Vesna Posted October 11, 2010 Posted October 11, 2010 I have recently befriended an older woman and she was quite generous (materially) with me from the first day she visited my home. She gave me a rather expensive water filter the other day, telling me she bought three of them. That was suspicious. I have now discovered a very pricey cosmetic item missing from my bathroom. The only person who has been in my home was this woman and I am 99 percent sure she took it. I am thinking about tapering this friendship off or confronting her about it. I have thought about setting her up as well. Any thoughts on this would be appreciated.
hellhathnofury Posted October 11, 2010 Posted October 11, 2010 Tricky.... My first thought would be to simply confront her, gently but firmly. I would tell her outright that you used the item not long before she came round, and you wanted to check something on the label (to order it on-line maybe?) after she left - and it had gone. There is no other explanation for it. (I know it's not strictly true.... but bear with me.....) Before she can protest indignantly, tell her that you are very sympathetic, and you understand that kleptomania is a real and very legitimate condition, and is usually an indication of low self-esteem, loneliness, and depression. Is there anything she would like to tell you, or feel she would like to share? You would like to help her, here, if she has a problem.... if this woman was an habitual and professional thief, you'd never be able to pinpoint the sudden absence of stuff like this. Practised thieves are very good at hiding their tracks. The fact that she gave you something she may well have stolen, is an attempt to cement your friendship - and to buy it. This woman may need exposing - but my guess is that she might also need help. of course, if she flatly turns you down, then walk away and divorce yourself from her presence. Sometimes people like this get themselves to such a depth, that they begin to believe in their own innocence, even when they know you're spot-on....
Author Vesna Posted October 12, 2010 Author Posted October 12, 2010 Thanks for the advice. It has made me think that if she is lonely, depressed and lacking in self-esteem, then why would she inadvertantly implicate herself? I mentioned it to a friend at work and without mentioning names, she asked "could it have been *****?" I forgot that she has been visiting my home as well (and uses the bathroom A LOT). I suspect it was this woman and not the one I implicated. Confrontation is difficult for me as it is for many people. I have decided to send a text telling her that due to the dishonesty of others, nobody is welcome here until the culprit speaks up and/or replaces my fragrance.

-- Transcribed page contents --
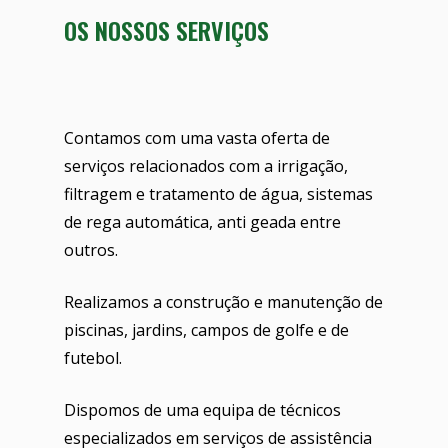
OS NOSSOS SERVIÇOS
Contamos com uma vasta oferta de
serviços relacionados com a irrigação,
filtragem e tratamento de água, sistemas
de rega automática, anti geada entre
outros.
Realizamos a construção e manutenção de
piscinas, jardins, campos de golfe e de
futebol.
Dispomos de uma equipa de técnicos
especializados em serviços de assistência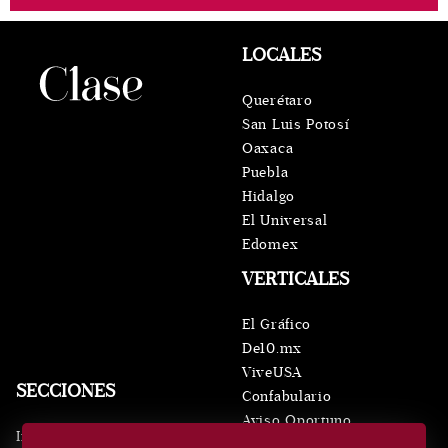
LOCALES
Querétaro
San Luis Potosí
Oaxaca
Puebla
Hidalgo
El Universal
Edomex
VERTICALES
El Gráfico
De10.mx
ViveUSA
SECCIONES
Confabulario
Aviso Oportuno
Inicio
Obituarios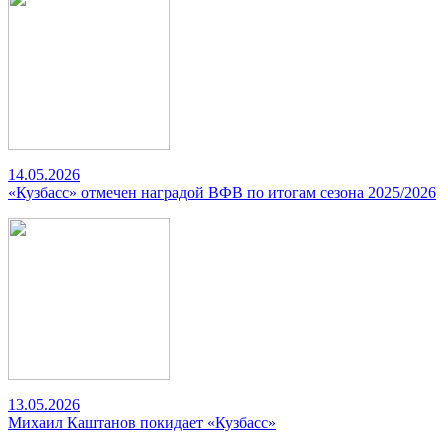
14.05.2026
«Кузбасс» отмечен наградой ВФВ по итогам сезона 2025/2026
13.05.2026
Михаил Каштанов покидает «Кузбасс»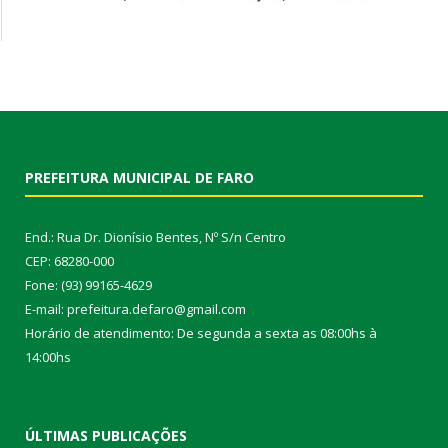
PREFEITURA MUNICIPAL DE FARO
End.: Rua Dr. Dionísio Bentes, Nº S/n Centro
CEP: 68280-000
Fone: (93) 99165-4629
E-mail: prefeitura.defaro@gmail.com
Horário de atendimento: De segunda a sexta as 08:00hs à
14:00hs
ÚLTIMAS PUBLICAÇÕES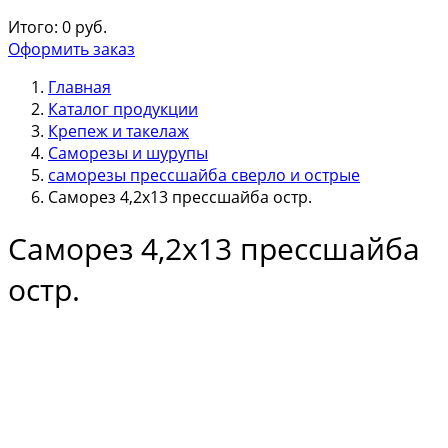
Итого:
0
руб.
Оформить заказ
Главная
Каталог продукции
Крепеж и такелаж
Саморезы и шурупы
саморезы прессшайба сверло и острые
Саморез 4,2х13 прессшайба остр.
Саморез 4,2х13 прессшайба
остр.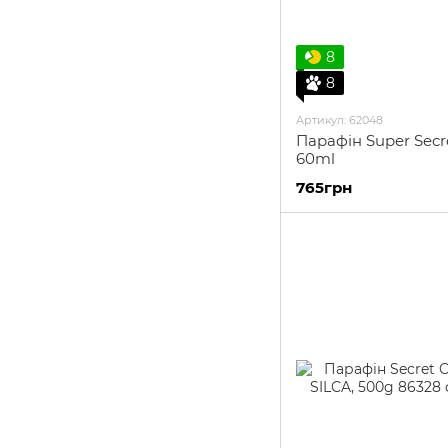
8
8
Артикул: 62048
Парафін Super Secr
60ml
765грн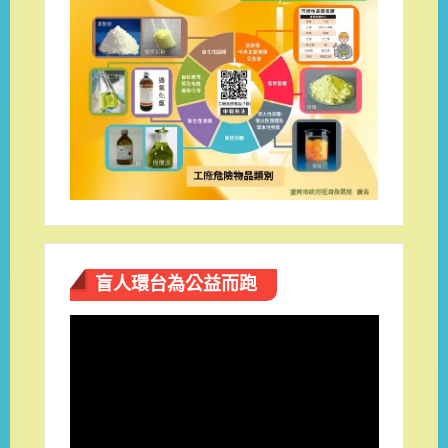
盲人環台​為公益而跑
視
訊
播
放
器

-- To do --
A – Quote the passage from the forum thread about the missing cosmetic item that opens with the words containing "Vesna Posted October 11, 2010" and closes with "would be appreciated.".
B – In the forum thread about the missing cosmetic item, what gift did the older woman give the first poster?
C – Carry on the forum thread about the missing cosmetic item from its last sentence.
Nothing in the listing is needed here.

-- Answers by item number --
A –
Vesna Posted October 11, 2010 Posted October 11, 2010 I have recently befriended an older woman and she was quite generous (materially) with me from the first day she visited my home. She gave me a rather expensive water filter the other day, telling me she bought three of them. That was suspicious. I have now discovered a very pricey cosmetic item missing from my bathroom. The only person who has been in my home was this woman and I am 99 percent sure she took it. I am thinking about tapering this friendship off or confronting her about it. I have thought about setting her up as well. Any thoughts on this would be appreciated.

B – A rather expensive water filter.

C –
hellhathnofury Posted October 12, 2010 Posted October 12, 2010 Well I wouldn't even do that. I'd just be more vigilant, and maybe "lay a trap".... Buy something pretty small, cool and desirable.... not too expensive. But lay the bait and be watchful, until you know without a shadow of a doubt, who the culprit is... It's hard when somebody betrays your trust, and you don't know who to trust any more. It breaks something inside you, and makes you resentful. I still think in many cases, some people are crying out for help when they do things like this. But let's face it. Some folks is just dishonest...... I hope you resolve this. It's a shame that you have to compromise your behaviour because of someone else.
Author Vesna Posted October 18, 2010 Author Posted October 18, 2010 I was silly enough to send a text to this woman. In the text I said "Nobody is welcome to my home until the person who stole my fragrance spills their guts." No answer. Two hours later I sent "Oops my mistake! I've found it and I am deeply sorry." (I know, pathetic mind games).:laugh: I haven't heard from her since. I have now locked up all addictive medication and moved my bathroom effects to the bedroom and locked the door. I now carry a key around my neck. This is a bit inconvenient but it has to be done. From now on I will lay some bait such as a 20 dollar note in easy reach to determine who is trustworthy. It's only money. Trust is priceless.